--- EXCERPT Enclosed Below ---

Independent material on law firms can be found in publications such as The Training Contract & Pupillage Handbook (TCPH)Chambers UK Student Guide, Chambers UK Guide, Lex 100 and the Legal 500. These sources will provide you with in-depth insight into firms' areas of expertise; their ranking in different practice areas; recent cases and clients; and quotes from the mouths of clients and trainees. Each of the three publications contains different material, so we recommend using all three in conjunction to get the most rounded picture. The Training Contract & Pupillage Handbook is available free from law fairs and university careers services (as is Chambers UK Student Guide), and both Chambers UK Guide and the Legal 500 are available online.

The legal press

The media is a fantastic place to find out how firms are perceived in the legal profession; look for news reports on topics such as recent deals, turnover, retention rates for newly qualified lawyers, trainee deferrals and diversity. Search LawCareers.Net's News section, The Lawyer, the Law GazetteLegal WeekLegal Futures, the Times and the Guardian. For a detailed guide to the legal press and other useful sources in the media, see this this Feature, "Are you commercially aware?".

Social media

In the same way that the legal press gives insight into how firms are perceived by the wider legal community, so does social media. Twitter, in particular, is an excellent place to get objective opinions on, and up-to-the minute updates from, firms. Facebook is a good - if not objective - source of information too; most firms have come to realise the power of Facebook in communicating with graduates and consequently have their own listing. However, it's worth bearing in mind that, partly due to Facebook's design focus on socialising and personal relationships, Twitter far outstrips Facebook as a professional tool for receiving current information as well as communicating with and participating in the online legal community.

Legal blogging

Combining with and augmenting the profession's widespread use of Twitter, legal blogging has also grown into a sizeable, committed and switched-on pool of regular bloggers from different areas of the legal sector. You should really be galvanised enough to incorporate a little blog-based research into your training contract hunt - this highly active community expresses viewpoints from all levels of the profession, from in-house solicitors and magistrates to trainees, recently-qualified lawyers and law journalists. You can glean a lot of privileged information about firms from people in the know who are not afraid of being candid about their opinions. Keeping up with the legal bloggers (as well as Twitter) is also a great way to keep your finger on the pulse of the profession as a whole - and being informed about current events and issues within the law will certainly help you make the right decision regarding what firms to apply to. LCN also runs a Blog section containing insights and advice from practicing lawyers, students, aspiring solicitors and barristers.

--- End of Enclosed EXCERPT ---

TASK INSTRUCTIONS:
(1) According to the excerpt on researching law firms, where can The Training Contract & Pupillage Handbook be obtained free of charge?
(2) Reproduce the part of the excerpt on researching law firms that opens with the words containing "In the same" and closes with "online legal community.".
The records have no connection to the excerpt on researching law firms.

--- EXTRACTED ENTRIES Enclosed Below ---

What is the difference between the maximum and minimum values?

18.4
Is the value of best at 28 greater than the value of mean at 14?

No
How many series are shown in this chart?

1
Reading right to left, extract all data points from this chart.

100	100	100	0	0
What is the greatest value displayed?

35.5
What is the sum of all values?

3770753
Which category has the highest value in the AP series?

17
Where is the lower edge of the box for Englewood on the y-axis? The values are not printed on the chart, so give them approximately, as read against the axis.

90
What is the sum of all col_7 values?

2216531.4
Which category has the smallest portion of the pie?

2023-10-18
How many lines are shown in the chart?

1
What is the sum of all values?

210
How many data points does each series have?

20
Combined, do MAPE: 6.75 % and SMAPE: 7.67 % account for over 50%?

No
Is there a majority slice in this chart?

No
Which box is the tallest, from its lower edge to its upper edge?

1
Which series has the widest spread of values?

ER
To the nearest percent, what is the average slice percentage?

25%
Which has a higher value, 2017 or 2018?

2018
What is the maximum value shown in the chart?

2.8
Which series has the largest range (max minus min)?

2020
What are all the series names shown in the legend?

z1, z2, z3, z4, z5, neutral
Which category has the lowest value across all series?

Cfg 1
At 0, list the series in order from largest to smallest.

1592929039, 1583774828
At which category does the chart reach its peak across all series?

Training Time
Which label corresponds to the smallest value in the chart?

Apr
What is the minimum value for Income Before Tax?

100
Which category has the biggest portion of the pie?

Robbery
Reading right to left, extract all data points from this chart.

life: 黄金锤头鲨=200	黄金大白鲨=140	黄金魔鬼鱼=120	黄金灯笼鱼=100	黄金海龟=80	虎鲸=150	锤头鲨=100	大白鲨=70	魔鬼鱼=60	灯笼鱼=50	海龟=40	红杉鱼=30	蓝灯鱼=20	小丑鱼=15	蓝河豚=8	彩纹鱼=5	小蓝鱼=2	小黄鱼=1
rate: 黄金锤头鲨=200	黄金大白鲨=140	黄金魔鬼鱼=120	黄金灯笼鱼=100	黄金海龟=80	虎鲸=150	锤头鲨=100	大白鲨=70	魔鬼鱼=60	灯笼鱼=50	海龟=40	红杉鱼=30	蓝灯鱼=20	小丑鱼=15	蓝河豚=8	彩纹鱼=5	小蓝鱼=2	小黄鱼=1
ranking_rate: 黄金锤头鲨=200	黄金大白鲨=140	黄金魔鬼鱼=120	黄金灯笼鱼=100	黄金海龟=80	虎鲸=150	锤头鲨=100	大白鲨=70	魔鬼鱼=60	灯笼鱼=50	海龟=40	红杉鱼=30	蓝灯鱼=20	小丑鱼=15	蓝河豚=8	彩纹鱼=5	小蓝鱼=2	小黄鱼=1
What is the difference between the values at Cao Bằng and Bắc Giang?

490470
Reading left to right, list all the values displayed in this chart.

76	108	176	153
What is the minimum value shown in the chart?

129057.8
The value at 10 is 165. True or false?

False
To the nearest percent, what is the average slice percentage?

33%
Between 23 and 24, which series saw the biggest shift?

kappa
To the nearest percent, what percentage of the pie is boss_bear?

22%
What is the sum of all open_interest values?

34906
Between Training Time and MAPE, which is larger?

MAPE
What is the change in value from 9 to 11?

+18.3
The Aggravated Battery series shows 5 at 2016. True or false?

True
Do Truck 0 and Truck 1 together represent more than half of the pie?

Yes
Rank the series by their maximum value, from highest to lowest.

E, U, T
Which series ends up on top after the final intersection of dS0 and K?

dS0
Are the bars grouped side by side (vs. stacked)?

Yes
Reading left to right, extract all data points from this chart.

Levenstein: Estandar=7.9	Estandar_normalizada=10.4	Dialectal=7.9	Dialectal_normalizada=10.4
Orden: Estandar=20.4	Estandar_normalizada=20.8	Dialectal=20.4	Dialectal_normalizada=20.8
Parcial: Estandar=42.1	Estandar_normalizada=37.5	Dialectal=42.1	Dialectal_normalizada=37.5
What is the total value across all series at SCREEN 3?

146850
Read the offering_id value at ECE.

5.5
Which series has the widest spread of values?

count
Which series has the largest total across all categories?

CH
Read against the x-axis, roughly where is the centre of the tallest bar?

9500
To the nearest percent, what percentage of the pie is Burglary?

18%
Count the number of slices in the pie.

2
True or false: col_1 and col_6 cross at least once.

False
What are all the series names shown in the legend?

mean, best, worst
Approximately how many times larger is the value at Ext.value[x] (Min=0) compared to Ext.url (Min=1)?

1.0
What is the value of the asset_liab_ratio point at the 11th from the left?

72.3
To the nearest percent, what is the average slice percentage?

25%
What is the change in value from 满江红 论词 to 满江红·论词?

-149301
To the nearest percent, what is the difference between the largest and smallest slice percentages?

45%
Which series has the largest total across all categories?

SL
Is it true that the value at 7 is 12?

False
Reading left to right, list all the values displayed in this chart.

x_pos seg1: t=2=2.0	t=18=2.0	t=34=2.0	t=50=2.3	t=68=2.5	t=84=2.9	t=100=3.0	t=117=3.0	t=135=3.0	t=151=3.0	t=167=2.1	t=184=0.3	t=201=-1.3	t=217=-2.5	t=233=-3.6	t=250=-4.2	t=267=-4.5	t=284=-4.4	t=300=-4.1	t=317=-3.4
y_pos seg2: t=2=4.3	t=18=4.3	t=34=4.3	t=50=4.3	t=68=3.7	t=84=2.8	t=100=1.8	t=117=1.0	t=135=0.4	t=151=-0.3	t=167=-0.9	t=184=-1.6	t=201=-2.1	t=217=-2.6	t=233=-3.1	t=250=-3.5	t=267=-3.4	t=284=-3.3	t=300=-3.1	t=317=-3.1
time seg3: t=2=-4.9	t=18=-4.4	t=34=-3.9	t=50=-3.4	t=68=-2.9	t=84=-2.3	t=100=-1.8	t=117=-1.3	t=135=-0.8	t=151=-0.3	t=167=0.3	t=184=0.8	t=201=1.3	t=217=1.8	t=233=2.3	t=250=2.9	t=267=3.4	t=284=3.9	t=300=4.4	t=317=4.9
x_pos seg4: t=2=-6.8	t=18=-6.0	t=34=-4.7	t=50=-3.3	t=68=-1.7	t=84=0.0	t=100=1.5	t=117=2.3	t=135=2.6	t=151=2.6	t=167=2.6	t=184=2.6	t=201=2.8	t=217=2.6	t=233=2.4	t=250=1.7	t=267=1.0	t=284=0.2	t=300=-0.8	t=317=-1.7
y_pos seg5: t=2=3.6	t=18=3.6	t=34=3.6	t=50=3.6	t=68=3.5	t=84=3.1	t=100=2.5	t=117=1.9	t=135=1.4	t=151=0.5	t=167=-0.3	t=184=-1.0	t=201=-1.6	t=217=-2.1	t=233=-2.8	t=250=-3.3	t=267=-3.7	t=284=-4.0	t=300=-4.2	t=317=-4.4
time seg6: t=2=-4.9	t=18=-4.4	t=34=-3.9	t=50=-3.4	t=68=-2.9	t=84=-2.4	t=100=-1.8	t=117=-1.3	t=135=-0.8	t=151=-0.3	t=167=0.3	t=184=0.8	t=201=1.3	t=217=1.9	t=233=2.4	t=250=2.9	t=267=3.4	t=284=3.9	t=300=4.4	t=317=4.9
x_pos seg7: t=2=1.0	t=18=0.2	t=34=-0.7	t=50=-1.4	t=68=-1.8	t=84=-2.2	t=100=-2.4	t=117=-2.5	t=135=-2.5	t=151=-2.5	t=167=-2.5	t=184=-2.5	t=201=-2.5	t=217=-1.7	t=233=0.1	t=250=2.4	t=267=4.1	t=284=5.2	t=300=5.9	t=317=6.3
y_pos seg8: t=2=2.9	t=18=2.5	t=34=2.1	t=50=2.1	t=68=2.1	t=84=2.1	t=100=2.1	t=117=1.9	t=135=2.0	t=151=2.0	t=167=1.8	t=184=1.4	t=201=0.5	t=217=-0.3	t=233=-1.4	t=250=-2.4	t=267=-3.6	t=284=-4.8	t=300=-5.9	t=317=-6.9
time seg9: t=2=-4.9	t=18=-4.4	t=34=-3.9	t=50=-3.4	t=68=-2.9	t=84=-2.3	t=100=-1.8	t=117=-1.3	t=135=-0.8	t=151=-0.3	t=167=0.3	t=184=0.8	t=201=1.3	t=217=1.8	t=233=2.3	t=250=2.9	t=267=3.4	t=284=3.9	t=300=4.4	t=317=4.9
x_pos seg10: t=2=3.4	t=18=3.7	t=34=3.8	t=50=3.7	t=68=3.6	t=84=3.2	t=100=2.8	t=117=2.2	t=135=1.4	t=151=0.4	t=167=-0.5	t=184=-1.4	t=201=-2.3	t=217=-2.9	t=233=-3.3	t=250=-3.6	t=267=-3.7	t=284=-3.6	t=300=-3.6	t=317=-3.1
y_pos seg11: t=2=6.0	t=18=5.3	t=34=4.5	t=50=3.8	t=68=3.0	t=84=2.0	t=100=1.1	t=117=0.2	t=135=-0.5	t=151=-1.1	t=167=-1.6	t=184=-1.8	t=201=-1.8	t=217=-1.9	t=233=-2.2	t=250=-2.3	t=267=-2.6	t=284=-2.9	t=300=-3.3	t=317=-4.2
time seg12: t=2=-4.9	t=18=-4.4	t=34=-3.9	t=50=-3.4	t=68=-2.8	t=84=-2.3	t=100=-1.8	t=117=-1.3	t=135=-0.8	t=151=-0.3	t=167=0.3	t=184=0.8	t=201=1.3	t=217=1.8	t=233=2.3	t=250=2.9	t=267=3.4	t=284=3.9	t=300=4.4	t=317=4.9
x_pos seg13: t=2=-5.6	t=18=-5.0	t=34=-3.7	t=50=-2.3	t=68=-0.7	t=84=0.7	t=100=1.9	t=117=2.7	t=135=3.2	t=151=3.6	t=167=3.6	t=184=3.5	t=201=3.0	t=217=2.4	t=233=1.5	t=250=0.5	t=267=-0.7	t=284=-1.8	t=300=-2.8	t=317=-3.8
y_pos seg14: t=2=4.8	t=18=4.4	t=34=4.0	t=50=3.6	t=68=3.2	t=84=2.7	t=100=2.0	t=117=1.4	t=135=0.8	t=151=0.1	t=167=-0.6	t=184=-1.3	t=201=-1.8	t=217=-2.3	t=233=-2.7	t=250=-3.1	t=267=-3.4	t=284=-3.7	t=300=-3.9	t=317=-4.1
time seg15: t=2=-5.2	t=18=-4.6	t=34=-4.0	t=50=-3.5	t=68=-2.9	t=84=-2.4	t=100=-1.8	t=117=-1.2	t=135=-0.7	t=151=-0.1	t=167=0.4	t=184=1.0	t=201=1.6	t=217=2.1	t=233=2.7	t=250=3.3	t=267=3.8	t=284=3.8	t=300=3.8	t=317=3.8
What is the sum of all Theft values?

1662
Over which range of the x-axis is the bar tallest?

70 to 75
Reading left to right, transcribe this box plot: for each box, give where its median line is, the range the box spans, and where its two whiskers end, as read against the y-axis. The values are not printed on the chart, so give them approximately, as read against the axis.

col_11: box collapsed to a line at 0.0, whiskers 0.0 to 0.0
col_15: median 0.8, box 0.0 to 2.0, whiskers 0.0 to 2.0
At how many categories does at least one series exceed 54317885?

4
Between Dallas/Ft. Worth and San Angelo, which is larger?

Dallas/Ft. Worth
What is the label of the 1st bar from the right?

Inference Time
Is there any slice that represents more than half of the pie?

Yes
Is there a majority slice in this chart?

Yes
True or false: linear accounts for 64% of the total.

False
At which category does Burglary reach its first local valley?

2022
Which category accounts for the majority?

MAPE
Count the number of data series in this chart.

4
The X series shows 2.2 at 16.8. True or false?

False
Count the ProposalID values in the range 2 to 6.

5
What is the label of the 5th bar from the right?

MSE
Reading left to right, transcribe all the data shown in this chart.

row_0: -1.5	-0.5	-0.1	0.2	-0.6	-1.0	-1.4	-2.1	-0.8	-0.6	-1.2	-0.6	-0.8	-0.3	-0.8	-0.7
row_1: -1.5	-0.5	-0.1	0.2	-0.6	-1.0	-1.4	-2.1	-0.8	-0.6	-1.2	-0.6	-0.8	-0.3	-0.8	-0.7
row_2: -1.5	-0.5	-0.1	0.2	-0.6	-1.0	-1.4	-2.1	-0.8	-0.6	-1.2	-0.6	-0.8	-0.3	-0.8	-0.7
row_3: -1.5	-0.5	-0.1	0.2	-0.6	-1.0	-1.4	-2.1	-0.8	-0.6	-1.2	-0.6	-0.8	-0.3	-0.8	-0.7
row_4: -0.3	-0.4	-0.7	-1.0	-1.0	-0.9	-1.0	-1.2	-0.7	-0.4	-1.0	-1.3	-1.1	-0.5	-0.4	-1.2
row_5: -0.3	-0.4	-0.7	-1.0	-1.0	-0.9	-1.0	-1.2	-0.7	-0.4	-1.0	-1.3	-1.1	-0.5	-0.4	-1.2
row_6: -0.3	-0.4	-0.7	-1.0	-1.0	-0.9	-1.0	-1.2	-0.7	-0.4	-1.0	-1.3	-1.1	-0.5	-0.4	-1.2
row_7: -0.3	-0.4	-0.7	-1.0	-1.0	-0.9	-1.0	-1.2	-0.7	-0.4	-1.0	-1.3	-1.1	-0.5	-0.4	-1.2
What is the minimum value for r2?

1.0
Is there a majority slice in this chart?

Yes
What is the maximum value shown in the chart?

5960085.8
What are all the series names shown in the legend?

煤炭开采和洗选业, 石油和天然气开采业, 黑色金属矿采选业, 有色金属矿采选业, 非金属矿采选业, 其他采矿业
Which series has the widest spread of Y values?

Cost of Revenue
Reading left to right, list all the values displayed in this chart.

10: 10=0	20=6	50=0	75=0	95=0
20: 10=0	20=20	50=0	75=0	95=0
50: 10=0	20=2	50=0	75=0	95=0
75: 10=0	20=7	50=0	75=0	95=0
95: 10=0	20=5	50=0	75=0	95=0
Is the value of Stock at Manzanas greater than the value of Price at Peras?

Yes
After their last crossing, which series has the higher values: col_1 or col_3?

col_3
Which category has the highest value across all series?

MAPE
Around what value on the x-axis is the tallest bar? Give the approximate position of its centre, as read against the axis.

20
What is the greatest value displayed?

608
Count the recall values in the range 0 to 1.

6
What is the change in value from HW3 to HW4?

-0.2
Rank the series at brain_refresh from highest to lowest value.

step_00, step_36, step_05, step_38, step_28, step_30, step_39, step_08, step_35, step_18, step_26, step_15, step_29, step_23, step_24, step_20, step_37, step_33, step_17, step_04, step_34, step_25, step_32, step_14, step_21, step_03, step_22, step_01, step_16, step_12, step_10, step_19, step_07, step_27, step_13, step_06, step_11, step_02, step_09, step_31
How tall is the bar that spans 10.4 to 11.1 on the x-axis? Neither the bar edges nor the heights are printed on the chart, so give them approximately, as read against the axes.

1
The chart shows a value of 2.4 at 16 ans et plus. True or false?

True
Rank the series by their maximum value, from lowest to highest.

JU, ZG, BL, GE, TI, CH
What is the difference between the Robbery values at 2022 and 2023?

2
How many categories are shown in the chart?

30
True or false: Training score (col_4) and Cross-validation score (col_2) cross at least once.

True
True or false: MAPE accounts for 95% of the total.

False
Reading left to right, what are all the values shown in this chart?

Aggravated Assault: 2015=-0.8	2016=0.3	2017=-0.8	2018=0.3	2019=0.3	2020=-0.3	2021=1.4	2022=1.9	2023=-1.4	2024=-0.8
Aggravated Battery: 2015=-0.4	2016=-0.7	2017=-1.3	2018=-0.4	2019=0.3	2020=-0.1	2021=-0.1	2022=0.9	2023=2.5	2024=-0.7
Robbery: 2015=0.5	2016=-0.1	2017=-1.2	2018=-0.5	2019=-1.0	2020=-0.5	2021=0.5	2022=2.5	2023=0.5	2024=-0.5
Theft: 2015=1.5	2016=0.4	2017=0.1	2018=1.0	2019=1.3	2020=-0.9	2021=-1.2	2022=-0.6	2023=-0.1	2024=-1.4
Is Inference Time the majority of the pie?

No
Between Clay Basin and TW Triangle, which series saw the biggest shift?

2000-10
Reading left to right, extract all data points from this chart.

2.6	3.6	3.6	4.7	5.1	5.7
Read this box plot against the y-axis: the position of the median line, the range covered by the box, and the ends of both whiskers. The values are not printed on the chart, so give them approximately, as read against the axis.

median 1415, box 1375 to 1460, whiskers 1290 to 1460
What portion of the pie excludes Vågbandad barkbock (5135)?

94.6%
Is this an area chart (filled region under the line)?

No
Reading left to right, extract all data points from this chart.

--- End of Enclosed EXTRACTED ENTRIES ---

RESPONSES PER TASK:
(1) It is available free from law fairs and university careers services.

(2)
In the same way that the legal press gives insight into how firms are perceived by the wider legal community, so does social media. Twitter, in particular, is an excellent place to get objective opinions on, and up-to-the minute updates from, firms. Facebook is a good - if not objective - source of information too; most firms have come to realise the power of Facebook in communicating with graduates and consequently have their own listing. However, it's worth bearing in mind that, partly due to Facebook's design focus on socialising and personal relationships, Twitter far outstrips Facebook as a professional tool for receiving current information as well as communicating with and participating in the online legal community.